* Exercise brief
Pick out the lines below that contain the string "semi" and copy them all.
Content starts
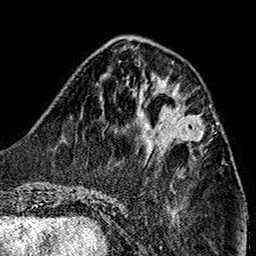
Breast MRI (dynamic contrast-enhanced), one axial slice. Slice 53 of 160 in the series (ordered by position). Cropped to one breast. Dynamic contrast-enhanced series, time point 2 of 7 at this slice position (early post-contrast). 1.5 T. TE 2.7 ms, TR 5.1 ms. 1 mm slice thickness. 256 × 256 image matrix, field of view 178 × 178 mm. Female patient.
Structures marked on this image (semi-automatic segmentation, software-assisted and operator-edited):
- enhancing-tissue mask used for the functional tumour volume (all voxels passing the contrast-enhancement thresholds inside the analysis volume; usually the tumour): box from (x=157, y=111) to (x=203, y=143) px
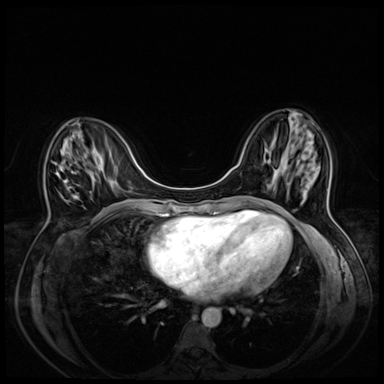
Breast MRI (dynamic contrast-enhanced), one axial slice. Dynamic contrast-enhanced series, time point 2 of 8 at this slice position (early post-contrast). 3 T. TE 1.4 ms, TR 4.3 ms. 2.5 mm slice thickness. 384 × 384 image matrix, field of view 330 × 330 mm. Female patient.
Annotated regions visible in this slice (semi-automatically segmented with operator editing):
- enhancing-tissue mask used for the functional tumour volume (all voxels passing the contrast-enhancement thresholds inside the analysis volume; usually the tumour): box from (x=52, y=161) to (x=76, y=196) px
Content ends
* Solution for this exercise
Structures marked on this image (semi-automatic segmentation, software-assisted and operator-edited):
Annotated regions visible in this slice (semi-automatically segmented with operator editing):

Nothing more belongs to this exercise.